Conway laughed. “I can understand their feelings, Captain. They lost material of priceless historic value, which was already considered irretrievably lost for many centuries. That means they have lost it twice and feel twice as angry with me for not bringing back an ambulance shipful of records and artifacts from the Einstein. At the time I was tempted. But who knows what else I might have brought back with those records in the way of seven-hundred-year-old bacterial and viral infections from which we have little or no immunity? I couldn’t take the risk, and they, when they stop being bitterly disappointed amateur historians and go back to being the hospital’s top seniors and Diagnosticians, will know that, given the same circumstances, they would have done exactly what I did.”

“I agree, Doctor,” said Fletcher, “and I sympathize with your problem and theirs. I also know that they have to undergo a very thorough and, well, physically inconvenient decontamination procedure on leaving the ship, regardless of their physiological classifications, and this weeds out all but the most enthusiastic or masochistic amateur historians. All I want to know is whether there is a polite way, or any way, of telling them to stay off my ship.”

“Some of them,” said Conway helplessly, “are Diagnosticians.”

“You say that as if it was some kind of answer, Doctor,” said the Captain, looking perplexed. “What is so special about a Diagnostician?”

Everyone stopped eating to look at Conway, who alone among them could not eat anywhere outside his sterile cabin. Prilicla’s hover became somewhat unstable, and Naydrad gave a short foghorn blast that was untranslatable but was probably the Kelgian equivalent of a snort of incredulity.

It was Murchison who finally spoke. “The Diagnosticians are very special, Captain,” she said. “And peculiar. You already know that they are the top-ranking medical personnel in the hospital, and as such, cannot be readily ordered around. Another reason is that when you speak to one of them you can never be sure who or what you are talking to …”

Sector General was equipped to treat every known form of intelligent life, Murchison explained, but no single person could hold in his or its brain even a fraction of the physiological data necessary for this purpose. Surgical dexterity and a certain amount of e-t diagnostic ability came with training and experience, but the complete physiological knowledge of any patient requiring complex treatment was furnished by means of an Educator tape. This was simply the brain recording of some great medical authority belonging to the same species as or a species similar to that of the patient undergoing treatment.

If an Earth-human doctor had to treat a Kelgian patient, he took a DBLF physiology tape until treatment was completed, after which the recording was erased from his mind. The sole exceptions to this rule were senior physicians with teaching duties, which required the retention of one or two tapes, and the Diagnosticians.

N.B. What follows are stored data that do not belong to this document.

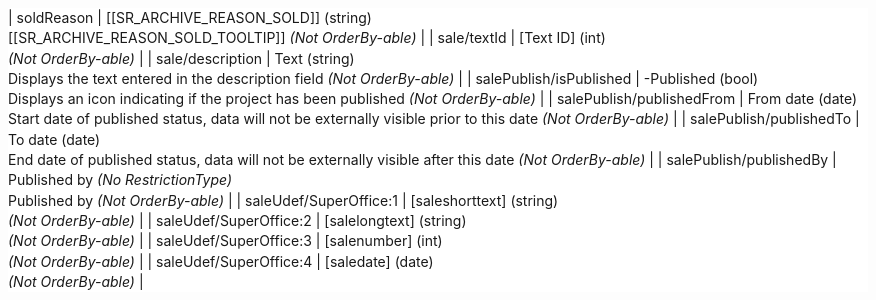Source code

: | soldReason                                           | \[\[SR\_ARCHIVE\_REASON\_SOLD\]\] (string)                                                                                                                                                                    
                                                        \[\[SR\_ARCHIVE\_REASON\_SOLD\_TOOLTIP\]\] *(Not OrderBy-able)*                                                                                                                                                |
| sale/textId                                          | \[Text ID\] (int)                                                                                                                                                                                             
                                                        *(Not OrderBy-able)*                                                                                                                                                                                           |
| sale/description                                     | Text (string)                                                                                                                                                                                                 
                                                        Displays the text entered in the description field *(Not OrderBy-able)*                                                                                                                                        |
| salePublish/isPublished                              | -Published (bool)                                                                                                                                                                                             
                                                        Displays an icon indicating if the project has been published *(Not OrderBy-able)*                                                                                                                             |
| salePublish/publishedFrom                            | From date (date)                                                                                                                                                                                              
                                                        Start date of published status, data will not be externally visible prior to this date *(Not OrderBy-able)*                                                                                                    |
| salePublish/publishedTo                              | To date (date)                                                                                                                                                                                                
                                                        End date of published status, data will not be externally visible after this date *(Not OrderBy-able)*                                                                                                         |
| salePublish/publishedBy                              | Published by *(No RestrictionType)*                                                                                                                                                                           
                                                        Published by *(Not OrderBy-able)*                                                                                                                                                                              |
| saleUdef/SuperOffice:1                               | \[saleshorttext\] (string)                                                                                                                                                                                    
                                                        *(Not OrderBy-able)*                                                                                                                                                                                           |
| saleUdef/SuperOffice:2                               | \[salelongtext\] (string)                                                                                                                                                                                     
                                                        *(Not OrderBy-able)*                                                                                                                                                                                           |
| saleUdef/SuperOffice:3                               | \[salenumber\] (int)                                                                                                                                                                                          
                                                        *(Not OrderBy-able)*                                                                                                                                                                                           |
| saleUdef/SuperOffice:4                               | \[saledate\] (date)                                                                                                                                                                                           
                                                        *(Not OrderBy-able)*                                                                                                                                                                                           |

A Diagnostician was one of the hospital elite, a being whose mind was considered stable enough to retain six, seven, and in a few cases, ten physiology tapes simultaneously. To these datacrammed minds were given projects such as original research in xenological medicine and the treatment of new diseases in hitherto unknown life-forms.

But the tapes did not impart only physiological data. Rather, the complete memory and personality of the entity who had possessed that knowledge was transferred as well. In effect, a Diagnosticianan subjected himself or itself voluntarily to the most drastic form of schizophrenia. The entities apparently sharing a Diagnostician’s mind could well be aggressive, unpleasant individuals-geniuses, whether medical or otherwise, were rarely pleasant people-with all sorts of peeves and phobias.